More than 1,300 men who say they have suffered major health problems, including heart attacks and strokes, after taking testosterone replacement drugs are banding together to sue major drugmakers over these effects. The men said they were misled by drugs companies’ marketing to take the hormones for a condition they claim companies made up.

Low testosterone can be a genuine medical condition if caused by medical disorders in the testicles, pituitary gland or brain, according to the Food and Drug Administration. This particular condition is known as hypogonadism, and in these cases, testosterone is approved as replacement therapy. But, the agency noted, it has “become aware that testosterone is being used extensively in attempts to relieve symptoms in men who have low testosterone for no apparent reason other than aging. The benefits and safety of this use have not been established.”

The men in the suit, which is underway in a district court in Illinois, are suing pharmaceutical companies AbbVie, Auxilium, Lilly, Watson, Endo and Pfizer, according to a press release by one of the law firms involved. The suit alleges that these companies marketed the condition “Low T,” alongside their testosterone products, by describing symptoms that are often associated with aging.

What I haven’t seen before is companies inventing a fake disease,” Ron Johnson, a lawyer in one of the cases, said, Forbes reported. “There’s no such thing as that.”

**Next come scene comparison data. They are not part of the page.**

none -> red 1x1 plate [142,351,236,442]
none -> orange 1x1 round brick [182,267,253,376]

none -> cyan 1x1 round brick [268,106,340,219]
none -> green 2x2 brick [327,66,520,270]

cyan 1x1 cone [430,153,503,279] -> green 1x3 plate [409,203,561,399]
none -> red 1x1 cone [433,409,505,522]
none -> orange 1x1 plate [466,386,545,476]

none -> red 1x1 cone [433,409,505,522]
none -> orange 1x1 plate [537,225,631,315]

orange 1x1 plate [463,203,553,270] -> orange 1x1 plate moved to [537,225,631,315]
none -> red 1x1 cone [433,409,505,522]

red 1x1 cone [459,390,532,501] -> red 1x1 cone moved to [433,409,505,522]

The copyright for the website belongs to AbbVie. “Reduced Sex Drive? Decreased Energy?” one of the slides on the homepage asks viewers. “Low testosterone, or Low T, is a medical condition ... and can cause symptoms such as: reduced sex drive, reduced energy, and sexual dysfunction, among others,” it says. “If you feel you’re experiencing the signs and/or symptoms of Low T, talk to your doctor to learn more about all the signs and symptoms of Low T and see if you should be tested.”

One plaintiff, Bob Cripe, blamed AndroGel, a testosterone gel made by AbbVie, for a stroke that left him partially paralyzed at the age of 46. He began taking the gel one week before his stroke.